Par ailleurs, il apparait que les époux [J] indiquent avoir déjà perçu de Madame [T] [F], la somme de 3424,11 euros de novembre 2016 à octobre 2017.
En conséquence, le versement de la somme de 25.000 euros ne peut être qualifié d’intention libérale, et sera donc qualifié de prêt.
S’agissant de la prescription de l’action en demande de remboursement, il convient de retenir le dernier message en date du 5 février 2021, par lequel la débitrice reconnait le droit au remboursement des époux [J], de sorte que conformément à l’interruption du délai de prescription mentionné à l’article 2240 du code civil, l’assignation ayant été délivrée en date du 7 mars 2023, il n’y a pas lieu de constater la prescription de l’action.
Sur les autres demandes
Sur les dépens
Aux termes de l’article 696 du Code de procédure civile, la partie perdante est condamnée aux dépens, à moins que le juge, par décision motivée, n’en mette la totalité ou une fraction à la charge d’une autre partie.
Les dépens seront réservés
Sur les frais irrépétibles
Aux termes de l’article 700 du Code de procédure civile, le juge condamne la partie tenue aux dépens ou qui perd son procès à payer à l’autre partie la somme qu’il détermine au titre des frais exposés et non compris dans les dépens.
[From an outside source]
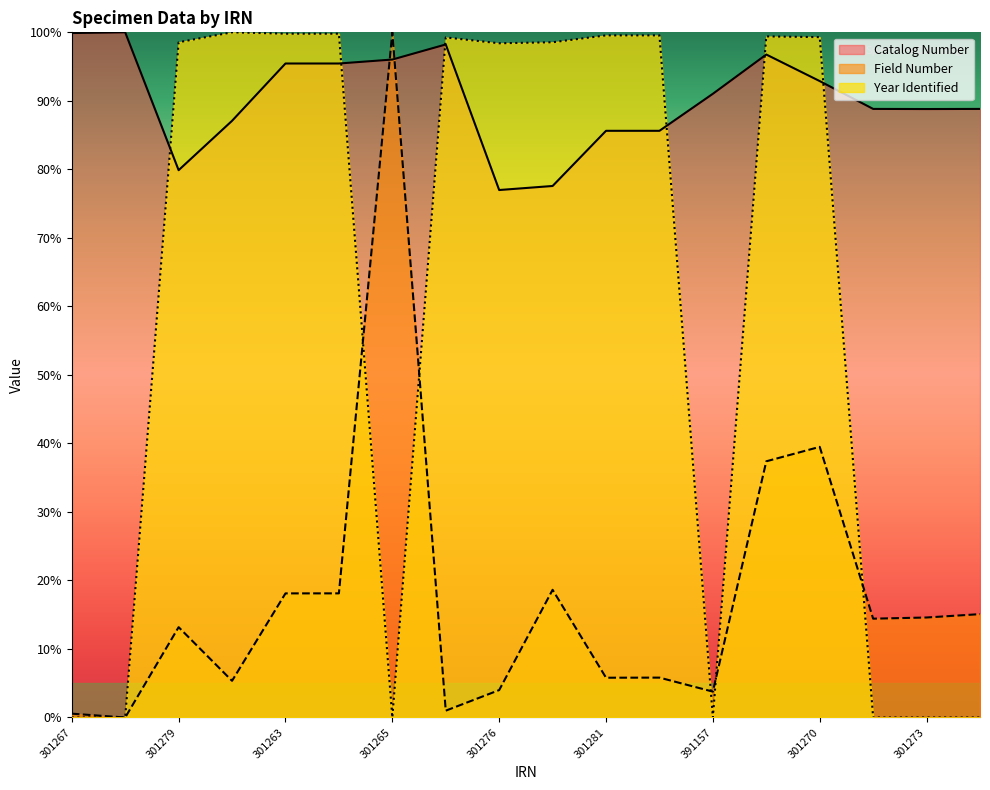

At which category is the sum across all series the highest?

301268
Le juge tient compte de l’équité ou de la situation économique de la partie condamnée. Il peut, même d’office, pour des raisons tirées des mêmes considérations, dire qu’il n’y a lieu à condamnation.
L’équité commande de rejeter les demandes en paiement au titre des frais de l’incident sur le fondement de l’article 700 du code de procédure civile
PAR CES MOTIFS
Nous, Magali ESTEVE, juge de la mise en état, statuant publiquement, par ordonnance contradictoire mise à disposition au greffe, susceptible d’appel dans les conditions prévues par l’article 795 du code de procédure civile ;
DEBOUTONS Madame [F] [T] de sa demande tendant à déclarer Monsieur [U] [J] irrecevable
DISONS que le versement de la somme de 25.000 euros, du compte joint de Monsieur [U] [J] et Madame [H] [G] épouse [J] au profit de Madame [F] [T], relève d’un prêt ;
DEBOUTONS Madame [F] [T] de sa demande tendant à déclarer l’action en paiement prescrite
DEBOUTONS les parties de leurs autres demandes plus amples ou contraires
DEBOUTONS Monsieur [U] [J] et Madame [H] [G] épouse [J] de leur demande au titre des frais d’incident sur le fondement de l’article 700 du code de procédure civile,
RESERVONS les dépens de l’incident
RENVOYONS l’affaire à la mise en état électronique du 17 Mars 2026 pour fixation après éventuels échanges de dernières conclusions des parties avant cette date.